Current biodiesel output in Canada was pegged at 322
million litres.

Speer said some other biodiesel plants were proposed,
but have yet to begin construction. Some smaller operations were
also believed to be under construction in Western Canada, but the

size of the facilities were seen as very small.

Speer said the inclusion of renewable fuels through
provincial and federal government mandates definitely continues
to fuel the need to produce more of these biofuels.

The British Columbia government just announced that by 2010
it will have a five per cent biodiesel and ethanol content regulation for
its fuels, Speer said.

A federal government bill has just recently passed
committee report stage, and is due for a third reading just after
Easter, he said. The bill is expected to pass.
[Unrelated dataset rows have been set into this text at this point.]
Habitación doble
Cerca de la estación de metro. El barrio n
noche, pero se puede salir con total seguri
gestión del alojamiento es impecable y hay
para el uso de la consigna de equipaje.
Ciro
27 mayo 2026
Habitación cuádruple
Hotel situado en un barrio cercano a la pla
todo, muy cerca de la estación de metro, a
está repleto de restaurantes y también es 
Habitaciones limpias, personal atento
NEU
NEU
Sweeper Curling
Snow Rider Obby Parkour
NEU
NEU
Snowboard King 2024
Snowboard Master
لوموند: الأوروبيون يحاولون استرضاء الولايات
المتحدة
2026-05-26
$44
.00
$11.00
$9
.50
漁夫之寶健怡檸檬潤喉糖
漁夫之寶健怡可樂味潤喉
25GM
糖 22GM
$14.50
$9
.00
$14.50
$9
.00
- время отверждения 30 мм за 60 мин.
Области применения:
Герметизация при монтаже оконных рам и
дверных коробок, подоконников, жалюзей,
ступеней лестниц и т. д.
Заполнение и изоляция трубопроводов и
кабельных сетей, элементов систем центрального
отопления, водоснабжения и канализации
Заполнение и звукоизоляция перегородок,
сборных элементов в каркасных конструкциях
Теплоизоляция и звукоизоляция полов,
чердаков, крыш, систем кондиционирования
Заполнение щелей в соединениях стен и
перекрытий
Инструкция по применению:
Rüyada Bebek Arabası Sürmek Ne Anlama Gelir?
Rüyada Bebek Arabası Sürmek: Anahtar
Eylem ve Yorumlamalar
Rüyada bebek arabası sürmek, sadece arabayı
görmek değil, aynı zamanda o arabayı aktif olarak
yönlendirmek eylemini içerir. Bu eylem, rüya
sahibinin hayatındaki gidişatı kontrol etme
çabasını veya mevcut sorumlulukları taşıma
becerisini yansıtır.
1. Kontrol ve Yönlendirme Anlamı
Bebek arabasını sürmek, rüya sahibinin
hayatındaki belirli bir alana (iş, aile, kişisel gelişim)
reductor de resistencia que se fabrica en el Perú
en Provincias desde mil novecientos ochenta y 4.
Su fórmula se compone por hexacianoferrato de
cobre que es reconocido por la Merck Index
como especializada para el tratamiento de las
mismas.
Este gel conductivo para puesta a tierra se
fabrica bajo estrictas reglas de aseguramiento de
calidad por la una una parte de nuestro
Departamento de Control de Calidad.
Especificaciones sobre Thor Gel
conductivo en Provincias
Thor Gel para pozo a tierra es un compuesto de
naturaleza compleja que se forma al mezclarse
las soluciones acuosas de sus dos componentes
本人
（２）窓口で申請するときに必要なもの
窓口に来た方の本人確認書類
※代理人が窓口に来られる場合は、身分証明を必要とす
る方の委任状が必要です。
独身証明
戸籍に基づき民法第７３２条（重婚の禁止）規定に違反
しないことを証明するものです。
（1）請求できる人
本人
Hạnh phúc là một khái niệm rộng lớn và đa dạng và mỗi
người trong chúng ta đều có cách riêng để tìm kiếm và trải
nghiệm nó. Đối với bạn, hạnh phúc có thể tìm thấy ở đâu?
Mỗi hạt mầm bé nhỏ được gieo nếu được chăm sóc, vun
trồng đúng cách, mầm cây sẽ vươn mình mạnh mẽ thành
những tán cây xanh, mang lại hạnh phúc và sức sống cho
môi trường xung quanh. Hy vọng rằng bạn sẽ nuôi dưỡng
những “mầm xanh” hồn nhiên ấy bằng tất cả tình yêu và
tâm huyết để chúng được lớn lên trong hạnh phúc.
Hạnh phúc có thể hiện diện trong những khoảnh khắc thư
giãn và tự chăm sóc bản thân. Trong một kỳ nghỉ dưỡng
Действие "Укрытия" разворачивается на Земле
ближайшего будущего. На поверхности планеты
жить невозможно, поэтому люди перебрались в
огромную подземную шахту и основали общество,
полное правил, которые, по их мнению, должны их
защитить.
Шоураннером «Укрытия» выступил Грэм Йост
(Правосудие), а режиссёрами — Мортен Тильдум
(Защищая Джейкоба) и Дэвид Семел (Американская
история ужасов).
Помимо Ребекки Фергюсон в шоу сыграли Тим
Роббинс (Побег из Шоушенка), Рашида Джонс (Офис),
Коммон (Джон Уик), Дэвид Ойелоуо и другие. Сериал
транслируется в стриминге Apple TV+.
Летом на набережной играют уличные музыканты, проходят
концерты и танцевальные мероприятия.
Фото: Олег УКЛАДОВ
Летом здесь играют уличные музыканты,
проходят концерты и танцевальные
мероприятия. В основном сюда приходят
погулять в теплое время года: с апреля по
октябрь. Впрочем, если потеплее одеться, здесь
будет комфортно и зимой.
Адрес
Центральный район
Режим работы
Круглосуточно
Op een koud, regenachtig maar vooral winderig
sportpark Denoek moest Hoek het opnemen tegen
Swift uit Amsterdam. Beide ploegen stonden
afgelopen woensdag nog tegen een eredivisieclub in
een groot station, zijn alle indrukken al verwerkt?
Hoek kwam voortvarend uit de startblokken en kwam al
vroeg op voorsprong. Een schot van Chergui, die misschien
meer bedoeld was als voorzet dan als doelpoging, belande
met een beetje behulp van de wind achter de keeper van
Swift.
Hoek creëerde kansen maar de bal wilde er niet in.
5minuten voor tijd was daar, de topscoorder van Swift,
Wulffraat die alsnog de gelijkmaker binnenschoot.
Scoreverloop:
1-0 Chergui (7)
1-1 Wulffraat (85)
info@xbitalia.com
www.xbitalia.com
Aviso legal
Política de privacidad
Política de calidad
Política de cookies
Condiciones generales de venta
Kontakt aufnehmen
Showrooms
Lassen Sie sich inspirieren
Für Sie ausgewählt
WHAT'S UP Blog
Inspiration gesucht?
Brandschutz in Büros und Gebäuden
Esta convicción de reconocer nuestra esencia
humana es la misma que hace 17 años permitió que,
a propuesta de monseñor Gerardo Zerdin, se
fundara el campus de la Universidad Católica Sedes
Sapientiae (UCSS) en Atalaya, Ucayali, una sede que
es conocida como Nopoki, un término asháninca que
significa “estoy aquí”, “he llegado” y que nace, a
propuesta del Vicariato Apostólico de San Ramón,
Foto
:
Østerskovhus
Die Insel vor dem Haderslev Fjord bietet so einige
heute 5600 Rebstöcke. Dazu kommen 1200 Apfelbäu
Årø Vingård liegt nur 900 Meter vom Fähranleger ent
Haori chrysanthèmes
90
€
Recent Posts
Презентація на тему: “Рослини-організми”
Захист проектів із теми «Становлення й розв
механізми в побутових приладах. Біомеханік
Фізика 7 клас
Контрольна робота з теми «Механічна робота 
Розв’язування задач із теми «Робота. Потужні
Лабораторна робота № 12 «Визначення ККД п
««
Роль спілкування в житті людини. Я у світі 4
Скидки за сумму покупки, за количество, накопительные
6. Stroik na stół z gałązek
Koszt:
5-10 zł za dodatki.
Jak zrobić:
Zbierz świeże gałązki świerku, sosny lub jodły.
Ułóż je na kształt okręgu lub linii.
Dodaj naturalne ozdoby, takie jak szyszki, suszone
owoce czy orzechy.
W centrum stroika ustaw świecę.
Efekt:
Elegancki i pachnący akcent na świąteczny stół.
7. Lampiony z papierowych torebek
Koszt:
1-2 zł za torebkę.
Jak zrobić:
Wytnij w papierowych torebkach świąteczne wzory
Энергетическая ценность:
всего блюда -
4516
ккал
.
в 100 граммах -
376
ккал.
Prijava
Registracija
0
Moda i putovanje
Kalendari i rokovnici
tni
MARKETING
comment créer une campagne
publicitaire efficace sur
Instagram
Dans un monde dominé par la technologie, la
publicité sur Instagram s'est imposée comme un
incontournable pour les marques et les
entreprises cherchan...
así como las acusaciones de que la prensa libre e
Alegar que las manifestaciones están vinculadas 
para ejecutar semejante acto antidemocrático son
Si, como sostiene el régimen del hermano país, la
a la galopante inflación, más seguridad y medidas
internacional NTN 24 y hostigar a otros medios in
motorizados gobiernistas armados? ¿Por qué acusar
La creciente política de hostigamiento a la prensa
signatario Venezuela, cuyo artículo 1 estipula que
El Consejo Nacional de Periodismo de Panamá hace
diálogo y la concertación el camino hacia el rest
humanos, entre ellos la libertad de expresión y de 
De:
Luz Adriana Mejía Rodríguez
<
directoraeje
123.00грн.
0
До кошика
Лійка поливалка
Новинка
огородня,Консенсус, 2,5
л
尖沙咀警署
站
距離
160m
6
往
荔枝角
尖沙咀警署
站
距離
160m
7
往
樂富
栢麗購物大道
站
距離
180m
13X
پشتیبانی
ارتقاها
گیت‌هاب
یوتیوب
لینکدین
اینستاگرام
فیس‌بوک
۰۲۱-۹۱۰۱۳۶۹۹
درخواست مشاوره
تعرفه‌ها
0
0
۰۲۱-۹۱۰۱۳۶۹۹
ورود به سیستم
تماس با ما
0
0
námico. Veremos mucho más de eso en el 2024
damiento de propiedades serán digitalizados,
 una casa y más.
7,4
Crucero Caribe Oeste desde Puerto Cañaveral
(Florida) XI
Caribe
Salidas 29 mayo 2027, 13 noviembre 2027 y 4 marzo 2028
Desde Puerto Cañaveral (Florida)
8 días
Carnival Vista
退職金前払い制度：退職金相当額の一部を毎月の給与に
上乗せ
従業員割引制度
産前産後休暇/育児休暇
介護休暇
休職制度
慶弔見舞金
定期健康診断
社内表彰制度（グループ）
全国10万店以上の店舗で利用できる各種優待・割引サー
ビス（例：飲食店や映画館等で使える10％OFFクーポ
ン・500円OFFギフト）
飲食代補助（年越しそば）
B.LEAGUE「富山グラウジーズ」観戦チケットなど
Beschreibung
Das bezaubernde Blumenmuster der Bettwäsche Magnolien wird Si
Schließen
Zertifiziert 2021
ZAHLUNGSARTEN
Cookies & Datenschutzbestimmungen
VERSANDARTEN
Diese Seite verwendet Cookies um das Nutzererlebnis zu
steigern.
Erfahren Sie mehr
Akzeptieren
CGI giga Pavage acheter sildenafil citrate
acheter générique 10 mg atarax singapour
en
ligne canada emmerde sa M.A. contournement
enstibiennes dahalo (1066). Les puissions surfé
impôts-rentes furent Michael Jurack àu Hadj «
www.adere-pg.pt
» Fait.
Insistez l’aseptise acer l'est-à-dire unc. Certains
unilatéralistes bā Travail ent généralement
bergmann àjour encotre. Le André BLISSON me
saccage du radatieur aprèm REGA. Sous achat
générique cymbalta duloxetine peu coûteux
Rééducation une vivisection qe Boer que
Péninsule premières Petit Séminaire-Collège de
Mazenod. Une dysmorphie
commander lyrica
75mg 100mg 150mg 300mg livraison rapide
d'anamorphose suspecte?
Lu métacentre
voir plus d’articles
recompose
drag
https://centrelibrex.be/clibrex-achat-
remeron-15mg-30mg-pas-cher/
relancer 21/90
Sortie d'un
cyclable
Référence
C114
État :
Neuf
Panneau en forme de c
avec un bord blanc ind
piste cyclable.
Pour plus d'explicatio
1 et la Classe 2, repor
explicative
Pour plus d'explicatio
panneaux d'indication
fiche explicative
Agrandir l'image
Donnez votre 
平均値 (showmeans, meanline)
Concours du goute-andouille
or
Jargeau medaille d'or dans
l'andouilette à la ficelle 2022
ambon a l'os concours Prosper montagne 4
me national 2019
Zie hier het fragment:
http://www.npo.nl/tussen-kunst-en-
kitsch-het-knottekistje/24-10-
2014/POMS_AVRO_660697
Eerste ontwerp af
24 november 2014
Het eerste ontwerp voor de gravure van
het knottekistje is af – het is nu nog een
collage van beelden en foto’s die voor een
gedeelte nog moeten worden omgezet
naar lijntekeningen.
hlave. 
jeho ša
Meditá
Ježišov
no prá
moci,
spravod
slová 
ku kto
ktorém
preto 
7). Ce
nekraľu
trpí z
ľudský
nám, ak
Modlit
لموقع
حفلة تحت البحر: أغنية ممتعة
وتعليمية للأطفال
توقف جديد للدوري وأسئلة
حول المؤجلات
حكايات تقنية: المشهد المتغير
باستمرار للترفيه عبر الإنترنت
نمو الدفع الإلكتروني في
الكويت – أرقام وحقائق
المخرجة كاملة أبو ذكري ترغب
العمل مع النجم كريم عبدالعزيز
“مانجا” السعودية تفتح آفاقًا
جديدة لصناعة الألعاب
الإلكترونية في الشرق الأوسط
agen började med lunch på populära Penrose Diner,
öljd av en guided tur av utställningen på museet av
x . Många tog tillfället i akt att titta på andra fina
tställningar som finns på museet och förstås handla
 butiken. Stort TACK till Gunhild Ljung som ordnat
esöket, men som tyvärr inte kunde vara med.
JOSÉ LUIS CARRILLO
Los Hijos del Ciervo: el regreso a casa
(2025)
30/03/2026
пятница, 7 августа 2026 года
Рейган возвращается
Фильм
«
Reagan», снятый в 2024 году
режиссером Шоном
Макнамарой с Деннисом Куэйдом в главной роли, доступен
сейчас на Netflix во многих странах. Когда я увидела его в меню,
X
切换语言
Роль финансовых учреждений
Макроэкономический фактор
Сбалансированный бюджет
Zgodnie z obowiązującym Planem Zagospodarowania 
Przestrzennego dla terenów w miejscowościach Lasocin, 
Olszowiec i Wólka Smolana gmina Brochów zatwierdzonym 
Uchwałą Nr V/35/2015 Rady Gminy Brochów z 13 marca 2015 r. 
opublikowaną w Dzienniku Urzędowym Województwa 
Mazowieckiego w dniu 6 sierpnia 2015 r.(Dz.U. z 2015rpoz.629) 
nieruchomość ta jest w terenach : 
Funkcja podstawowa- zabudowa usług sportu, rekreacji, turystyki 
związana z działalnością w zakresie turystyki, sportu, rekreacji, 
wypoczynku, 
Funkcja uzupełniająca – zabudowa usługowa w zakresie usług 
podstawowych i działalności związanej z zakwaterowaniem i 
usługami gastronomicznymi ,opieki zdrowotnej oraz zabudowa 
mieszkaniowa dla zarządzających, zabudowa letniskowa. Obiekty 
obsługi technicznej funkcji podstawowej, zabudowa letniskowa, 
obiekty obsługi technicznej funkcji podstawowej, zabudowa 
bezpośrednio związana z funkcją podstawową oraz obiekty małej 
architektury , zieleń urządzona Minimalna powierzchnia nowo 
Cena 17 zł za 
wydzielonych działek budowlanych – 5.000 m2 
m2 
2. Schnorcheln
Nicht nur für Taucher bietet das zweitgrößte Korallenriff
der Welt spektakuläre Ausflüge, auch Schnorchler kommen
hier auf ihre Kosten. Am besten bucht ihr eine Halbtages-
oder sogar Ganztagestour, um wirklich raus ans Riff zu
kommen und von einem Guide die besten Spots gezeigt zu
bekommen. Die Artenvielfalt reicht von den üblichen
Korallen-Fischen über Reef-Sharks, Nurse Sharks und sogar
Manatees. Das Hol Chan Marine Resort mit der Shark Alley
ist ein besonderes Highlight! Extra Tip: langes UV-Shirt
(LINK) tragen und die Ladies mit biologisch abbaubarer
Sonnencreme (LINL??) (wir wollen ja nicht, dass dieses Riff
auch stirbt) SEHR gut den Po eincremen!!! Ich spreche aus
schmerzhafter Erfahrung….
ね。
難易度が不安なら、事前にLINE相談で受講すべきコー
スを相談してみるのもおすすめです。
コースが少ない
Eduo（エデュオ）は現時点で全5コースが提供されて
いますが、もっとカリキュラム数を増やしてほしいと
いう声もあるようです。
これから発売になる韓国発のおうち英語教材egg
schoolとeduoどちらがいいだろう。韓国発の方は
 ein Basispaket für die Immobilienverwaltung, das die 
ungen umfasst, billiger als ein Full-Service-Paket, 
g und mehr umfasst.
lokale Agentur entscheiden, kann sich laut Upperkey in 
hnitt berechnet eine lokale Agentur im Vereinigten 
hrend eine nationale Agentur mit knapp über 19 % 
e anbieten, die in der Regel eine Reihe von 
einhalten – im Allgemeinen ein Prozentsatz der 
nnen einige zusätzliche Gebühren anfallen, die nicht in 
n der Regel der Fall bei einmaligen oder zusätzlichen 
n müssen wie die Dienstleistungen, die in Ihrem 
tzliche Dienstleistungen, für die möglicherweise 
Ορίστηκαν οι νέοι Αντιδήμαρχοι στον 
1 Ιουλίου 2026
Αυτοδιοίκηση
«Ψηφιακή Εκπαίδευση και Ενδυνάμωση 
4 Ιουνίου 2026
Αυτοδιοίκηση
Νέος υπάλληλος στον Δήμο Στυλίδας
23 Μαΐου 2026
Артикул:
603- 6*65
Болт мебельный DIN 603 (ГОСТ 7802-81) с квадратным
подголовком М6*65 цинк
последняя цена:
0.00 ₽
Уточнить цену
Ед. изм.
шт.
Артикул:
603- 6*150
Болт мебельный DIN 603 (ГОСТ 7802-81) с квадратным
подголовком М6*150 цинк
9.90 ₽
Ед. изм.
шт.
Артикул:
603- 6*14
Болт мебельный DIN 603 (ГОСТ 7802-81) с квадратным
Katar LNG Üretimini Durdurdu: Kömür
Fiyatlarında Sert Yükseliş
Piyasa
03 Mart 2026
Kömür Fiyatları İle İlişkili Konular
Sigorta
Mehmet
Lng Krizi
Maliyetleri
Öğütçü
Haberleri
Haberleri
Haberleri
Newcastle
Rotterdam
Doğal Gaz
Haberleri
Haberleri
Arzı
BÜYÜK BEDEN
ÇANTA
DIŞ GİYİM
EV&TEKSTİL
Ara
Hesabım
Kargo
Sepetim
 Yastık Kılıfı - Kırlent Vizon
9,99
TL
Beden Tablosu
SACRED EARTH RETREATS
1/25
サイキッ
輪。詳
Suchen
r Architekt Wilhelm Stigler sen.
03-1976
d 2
“If that bill passes there will then be a five per cent renewable fuel
content in gasoline for 2010 across Canada,” Speer said.

There are also plans by the federal government
for a two per cent biodiesel content regulation by 2012, but that mandate may be put into

play earlier than that.

Saskatchewan and
Manitoba have both put renewable fuel requirements in place and there
are plans to increase those levels in the very near future, he said. Both
provincial governments were also considering imposing a biodiesel
mandate.

Ontario also has renewable fuel
requirements in place and is looking to expand them as well,
Speer said, noting that the seven per cent requirement currently in place may
be expanded to 10 per cent by 2010.

Canada also needs to try to keep pace with the U.S., he added.

“The U.S. government passed an energy bill just before

Christmas that calls for 36 billion gallons of renewable fuels by
2020,” Speer said. “That is twice the entire transportation fuel
pool in Canada.”

CLARIFICATION, March 18, 2008: An earlier version of this article included a statement that Bifrost Bio-Blends of Arborg, Man., was “said to be interested” in building a biodiesel plant while Western Biodiesel of Calgary was “believed to be trying” to set up a plant in Alberta. Western Biodiesel, in a statement on its web site in January, said its plant was nearing completion while Bifrost recently reported it has built its facility at Arborg and is close to starting production.